The breakthrough has been made by researchers from the Holland’s Holst Centre, Belgium headquartered imec, and CMST, imec’s associated lab at Ghent University.
Wearable devices such as healthcare monitors and activity trackers are quite common, but to date they haven’t been integrated into clothing. Doing so will make wearable devices less obtrusive and more comfortable, encouraging people to use them more regularly and increase the quality of data collected. A key step towards realising wearable devices in clothing is creating displays that can be integrated into textiles to allow interaction with the wearer.
“Wearable devices allow people to monitor their fitness and health so they can live full and active lives for longer.
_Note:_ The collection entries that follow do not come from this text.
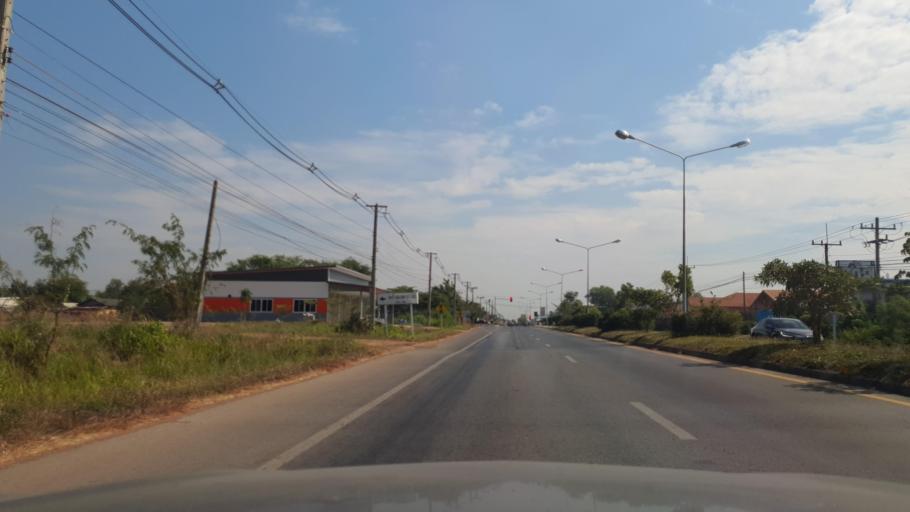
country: TH
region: Maha Sarakham
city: Kantharawichai
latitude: 16.3939
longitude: 103.2967
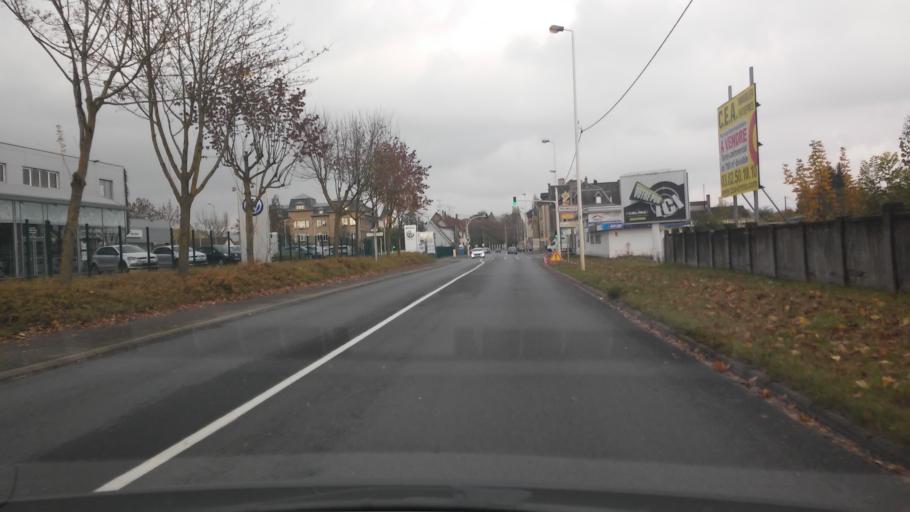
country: FR
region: Lorraine
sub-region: Departement de la Moselle
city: Terville
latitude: 49.3414
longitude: 6.1604
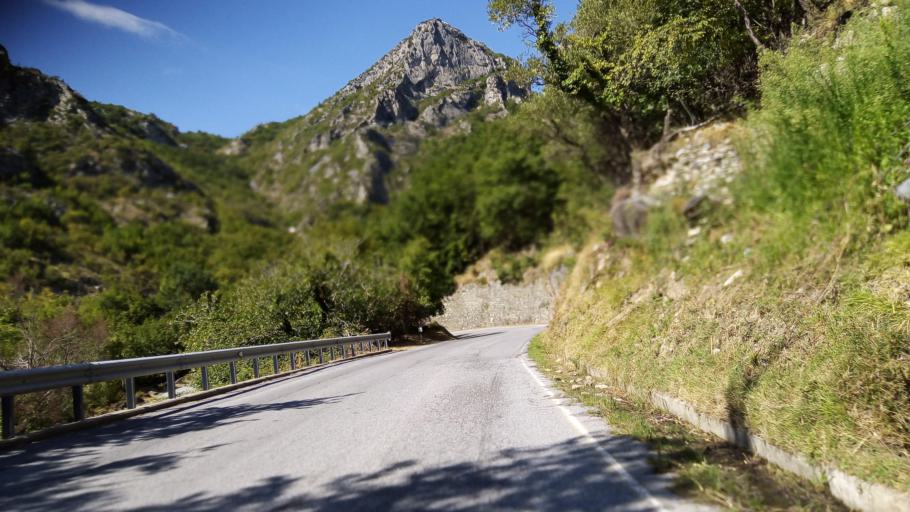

But to maximise the benefits wearables can offer, they need to be able to provide feedback on what users are doing as well as measuring it. By combining imec’s patented stretch technology with our expertise in active-matrix backplanes and integrating electronics into fabrics, we’ve taken a giant step towards that possibility,” said Edsger Smits, senior research scientist at Holst Centre.
The display is said to be very thin and mechanically stretchable. A fine-grain version of meander interconnect technology was developed by the CMST lab at Ghent University and Holst Centre to link standard (rigid) LEDs into a flexible and stretchable display.
The LED displays are fabricated on a polyimide substrate and encapsulated in rubber, allowing the displays to be laminated in to textiles that can be washed. Furthermore, the technology uses fabrication steps that are known to the manufacturing industry.
Following an initial demonstration at the Society for Information Display’s Display Week in San Jose, USA earlier this year, Holst Centre presented the next generation of the display at the International Meeting on Information Display (IMID) in Daegu, Korea where smaller LEDs are now mounted on an amorphous indium-gallium-zinc oxide (a-IGZO) TFT backplane that employs a two-transistor and one capacitor (2T-1C) pixel engine to drive the LEDs. These second-generation displays are claimed to offer higher pitch and increased, average brightness. The presentation featured a 32x32 pixel demonstrator with a resolution of 13 pixels per inch (ppi) and average brightness above 200 candelas per square meter (cd/m2).